Abstract
P637
Introduction: Gallium-68-labeled inhibitors of the fibroblast activation protein (FAPi) enable positron emission tomography/computed tomography (PET/CT) imaging of fibroblast activation. We performed [68Ga]Ga-DATA5m.SA.FAPi (FAPi) PET in a collective of patients with progressive NET with SSTR-positive metastases in [68Ga]Ga-DOTA-TOC-PET and determined (i) the number of patients with FAPi-positive metastases, (ii) the number of patients with both FAPi-positive and -negative metastases and (iii) the number of patients with mismatch metastases only positive for FAPi and negative for DOTA-TOC, but detectable by CT. Results were correlated with tumor grading as determined by Ki-67 values as well as clinical progression of disease and survival.

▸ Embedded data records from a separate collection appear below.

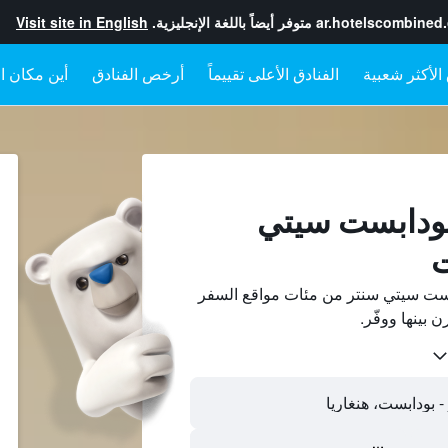
ar.hotelscombined
متوفر أيضاً باللغة الإنجليزية.
Visit site in English
الفنادق الأعلى تقييماً
أرخص الفنادق
أين مكان ال
بودابست سيتي
ت
بست سيتي سنتر من مئات مواقع السفر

Methods: We analyzed a collective of 55 patients with metastasized SSTR-positive NET. The age was in mean 68 ± 9 years. 33 patients were male and 22 were female. Of these 23 had intestinal NET, 21 pancreatic NET, 7 patients had CUP-NET and 4 lung NET. 14 patients had G1-, 30 G2- and 11 G3 tumors. The follow-up period was 25 ± 7 month. All patients underwent PET/CT with [68Ga]Ga-DATA5m.SA.FAPi and [68Ga]Ga-DOTA-TOC. PET/CT examinations were performed on a Vereos PET/CT scanner (Philips Healthcare, Eindhoven, Netherlands). Mean injected activities were 184 ± 22 MBq for [68Ga]Ga-DATA5m.SA.FAPi, and 161 ± 18 MBq for [68Ga]Ga-DOTA-TOC. Mean incubation times were 79 ± 34 minutes for [68Ga]Ga-DATA5m.SA.FAPi and 42 ± 16 minutes for [68Ga]Ga-DOTA-TOC. PET data were reconstructed iteratively, including scatter, random and decay correction RAMLA 3D, 2 iterations, 0.05 relaxation. Reconstructed PET images were using a 5 mm Gaussian filter.

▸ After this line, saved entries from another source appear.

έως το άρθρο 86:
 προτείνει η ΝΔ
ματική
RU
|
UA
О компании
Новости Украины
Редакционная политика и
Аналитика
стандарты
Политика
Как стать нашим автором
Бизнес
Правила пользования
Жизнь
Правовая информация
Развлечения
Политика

Results: In our collective only 3 patients (5%) showed FAPI-negative metastases and 52 (95%) were FAPI-positive (group i). 34 patients (62%) showed heterogeneous FAPi-expression of DOTA-TOC-positive tumor-lesions with FAPI-positive and -negative metastases (group 2). 9 patients (16%) showed FAPi-positive and CT-detectable but DOTA-TOC-negative metastases, referred to as mismatch lesions (group iii). In the whole collective 28 patients (51%) showed progressive disease within the follow-up period. In the group with mismatch lesions 100% of patients had progressive disease. In the heterogeneous group 17 patients (50%) had progressive disease. Time to progression was not significantly different in the whole collective, the heterogeneous and the mismatch group (13.6 vs. 12.2 vs. 13.6 months). Proliferation rate as determined by Ki67 immunohistochemistry was not significantly different in the whole collective, the heterogeneous- and mismatch group. In the heterogeneous group Ki67 was in mean 14.3 19.1, in the mismatch group 12.912.2. Time to death and death rates were not significantly different in the groups. The number of PRRT in each group was not significantly different, as in the whole collective received 5.4 cycles of PRRT, 5 in the discordant group and 5.3 in the heterogeneous group.
Conclusions: In this retrospective analysis we found that in 95% of patients with metastasized DOTA-TOC-positive NET FAPi-PET was positive (i). 34% of patients showed FAPi-positive and -negative metastases (ii). 9% of patients showed metastases that were only FAPi-positive and did not match with DOTA-TOC-positive metastases (iii). The mismatch group showed progression within approximately one year in all patients. In contrast, in the whole collective and the group with heterogeneous metastases only 50% of patients showed progression, indicating that metastases positive for FAPi and negative for DOTA-TOC define at patient group with aggressive disease. This is remarkable as the Ki67-values in the three groups analyzed were not significantly different. Therefore, FAPi-PET may help to detect a subgroup of patients with FAPi-positive mismatch metastases who have a high risk of progression.